6. Potential Interest Cost Capitalisation
Screener's automated analysis flags that the company might be capitalising interest costs. If true, this could overstate reported profits and understate the true cost of debt. Investors should carefully examine the notes to financial statements.
Pros & Cons Summary
PROS:
- Company is expected to give good quarter — Consistent quarterly performance with strong YoY growth
- Exceptional OPM of 74% — Among the highest in the industry
- Turn to positive free cash flow — ₹350 crore FCF in FY2025
- Strong parentage — Aegis Logistics + Royal Vopak JV
- Rapid profit growth — 1,472% 3-year CAGR, 144% TTM growth
- Deleveraging in progress — Borrowings down ₹278 crore YoY
- Interest costs declining — From ₹193 crore to ₹110 crore (FY2025 to FY2026)
CONS:
- Stock trading at 5.04x book value — Expensive on an asset basis
- Low ROE of 9.47% over last 3 years — Below cost of equity
- Potential interest cost capitalisation — May overstate profits
- Very high P/E of 69.6x — Priced for high growth continuation
- Extremely low free float — Only 2.28% with public
- No dividend yield — 0% dividend yield (though 7% payout in FY2026)
Key Ratios at a Glance
| Metric | Value |
|---|---|
| CMP | ₹195 |
| Market Cap | ₹21,600 Cr |
| 52-Week High/Low | ₹302 / ₹158 |
| Stock P/E | 69.6x |
| Book Value | ₹38.7 |
| Price-to-Book | 5.04x |
| ROE | 10.0% |
| ROCE | 7.33% |
| OPM | 74% |
| Dividend Yield | 0.00% |
| Face Value | ₹10.0 |
| Debt-to-Equity | 0.87x |
| 3-Year Sales CAGR | 38% |
| 3-Year Profit CAGR | 1,472% |
| TTM Sales Growth | 49% |
| TTM Profit Growth | 144% |
| Promoter Holding | 86.94% |
| FII Holding | 5.89% |
| DII Holding | 4.89% |
| Public Holding | 2.28% |
| No. of Shareholders | 48,956 |
Segment Classification
- Sector: Energy
- Industry: Oil, Gas & Consumable Fuels
- Sub-Industry: Oil Storage & Transportation
- Index Membership: BSE 500, Nifty 500, BSE IPO, BSE Energy, BSE 250 SmallCap Index
Conclusion
Aegis Vopak Terminals Ltd represents a unique investment proposition in India's infrastructure landscape. The company sits at the intersection of India's energy transition (LPG adoption), chemical industry growth (China+1), and infrastructure development (port-led development). Its 74% operating margins, deleveraging balance sheet, and strong parentage make it a compelling long-term story.

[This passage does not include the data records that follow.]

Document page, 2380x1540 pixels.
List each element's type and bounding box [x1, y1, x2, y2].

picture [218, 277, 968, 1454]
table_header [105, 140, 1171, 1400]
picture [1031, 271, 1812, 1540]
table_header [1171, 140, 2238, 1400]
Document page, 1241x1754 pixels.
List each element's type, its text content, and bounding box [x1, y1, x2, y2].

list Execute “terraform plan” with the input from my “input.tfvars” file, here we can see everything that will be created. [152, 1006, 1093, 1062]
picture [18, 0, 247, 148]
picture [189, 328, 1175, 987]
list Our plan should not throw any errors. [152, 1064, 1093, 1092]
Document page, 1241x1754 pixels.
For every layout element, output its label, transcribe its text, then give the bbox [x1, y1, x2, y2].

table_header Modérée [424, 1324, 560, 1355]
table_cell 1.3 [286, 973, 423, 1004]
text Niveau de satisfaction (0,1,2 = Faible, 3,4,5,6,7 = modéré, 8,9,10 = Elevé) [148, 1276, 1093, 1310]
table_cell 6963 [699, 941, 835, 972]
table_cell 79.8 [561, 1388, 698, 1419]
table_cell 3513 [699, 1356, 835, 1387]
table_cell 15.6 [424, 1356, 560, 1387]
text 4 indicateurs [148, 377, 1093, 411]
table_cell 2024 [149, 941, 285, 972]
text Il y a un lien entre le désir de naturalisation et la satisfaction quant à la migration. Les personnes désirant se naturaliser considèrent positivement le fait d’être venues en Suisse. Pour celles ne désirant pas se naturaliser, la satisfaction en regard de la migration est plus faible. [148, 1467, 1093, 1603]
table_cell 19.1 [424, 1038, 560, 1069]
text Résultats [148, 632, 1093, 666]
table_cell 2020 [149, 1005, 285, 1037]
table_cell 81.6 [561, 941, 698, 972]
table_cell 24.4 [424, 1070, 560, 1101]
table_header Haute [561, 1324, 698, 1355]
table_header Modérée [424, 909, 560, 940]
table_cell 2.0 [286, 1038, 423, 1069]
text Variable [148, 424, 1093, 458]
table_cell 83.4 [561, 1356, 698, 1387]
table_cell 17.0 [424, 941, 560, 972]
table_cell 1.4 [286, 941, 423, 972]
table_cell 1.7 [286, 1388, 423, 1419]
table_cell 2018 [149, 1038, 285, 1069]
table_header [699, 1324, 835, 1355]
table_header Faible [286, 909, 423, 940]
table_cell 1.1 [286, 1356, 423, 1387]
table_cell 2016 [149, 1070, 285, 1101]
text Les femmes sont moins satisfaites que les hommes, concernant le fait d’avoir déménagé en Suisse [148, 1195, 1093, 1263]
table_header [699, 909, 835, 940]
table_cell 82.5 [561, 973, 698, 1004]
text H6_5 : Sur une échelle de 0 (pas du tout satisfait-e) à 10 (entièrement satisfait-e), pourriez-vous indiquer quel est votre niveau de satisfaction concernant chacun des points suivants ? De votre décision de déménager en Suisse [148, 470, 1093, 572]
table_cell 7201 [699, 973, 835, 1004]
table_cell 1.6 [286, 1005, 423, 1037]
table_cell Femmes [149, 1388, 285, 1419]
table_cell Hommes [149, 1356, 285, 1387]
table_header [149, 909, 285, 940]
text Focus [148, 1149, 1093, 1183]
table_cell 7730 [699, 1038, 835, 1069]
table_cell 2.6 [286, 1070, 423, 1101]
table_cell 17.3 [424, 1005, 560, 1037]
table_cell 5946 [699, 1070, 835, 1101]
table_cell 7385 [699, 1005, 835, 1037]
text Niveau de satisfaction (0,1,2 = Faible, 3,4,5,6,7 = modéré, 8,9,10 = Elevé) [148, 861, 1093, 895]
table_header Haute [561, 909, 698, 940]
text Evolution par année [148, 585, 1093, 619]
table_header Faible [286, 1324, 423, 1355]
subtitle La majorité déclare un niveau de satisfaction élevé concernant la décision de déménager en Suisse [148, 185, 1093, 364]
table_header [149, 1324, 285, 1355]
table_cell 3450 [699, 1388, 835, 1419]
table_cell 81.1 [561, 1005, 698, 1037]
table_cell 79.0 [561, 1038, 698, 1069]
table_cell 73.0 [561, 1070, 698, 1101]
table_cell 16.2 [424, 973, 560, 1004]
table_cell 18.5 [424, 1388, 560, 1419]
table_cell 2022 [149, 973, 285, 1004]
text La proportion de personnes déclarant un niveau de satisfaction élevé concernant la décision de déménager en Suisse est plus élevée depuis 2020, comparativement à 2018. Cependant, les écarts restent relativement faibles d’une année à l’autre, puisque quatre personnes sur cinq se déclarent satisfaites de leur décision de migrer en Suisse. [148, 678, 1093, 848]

However, the premium valuation (P/E of 69.6x) means that the market has already priced in significant growth expectations. Investors need to assess whether the company can sustain its 49% TTM revenue growth and 144% profit growth rates over the medium term.
For growth investors with a 3-5 year horizon, AVTL offers exposure to a high-margin, asset-backed infrastructure business with secular demand drivers. For value investors, the stock appears expensive, and a correction toward the ₹150-160 range (near the 52-week low of ₹158) would provide a more attractive entry point.
The extremely low free float of 2.28% means that any positive catalyst — quarterly earnings beat, capacity announcement, or index inclusion — could trigger outsized price movements. Conversely, negative surprises could lead to sharp declines given the thin trading volumes.
Bottom line: AVTL is a high-quality infrastructure business in a sweet spot of Indian economic growth. The stock is expensive but justified by growth prospects. Position sizing and entry point will be critical for generating alpha from this name.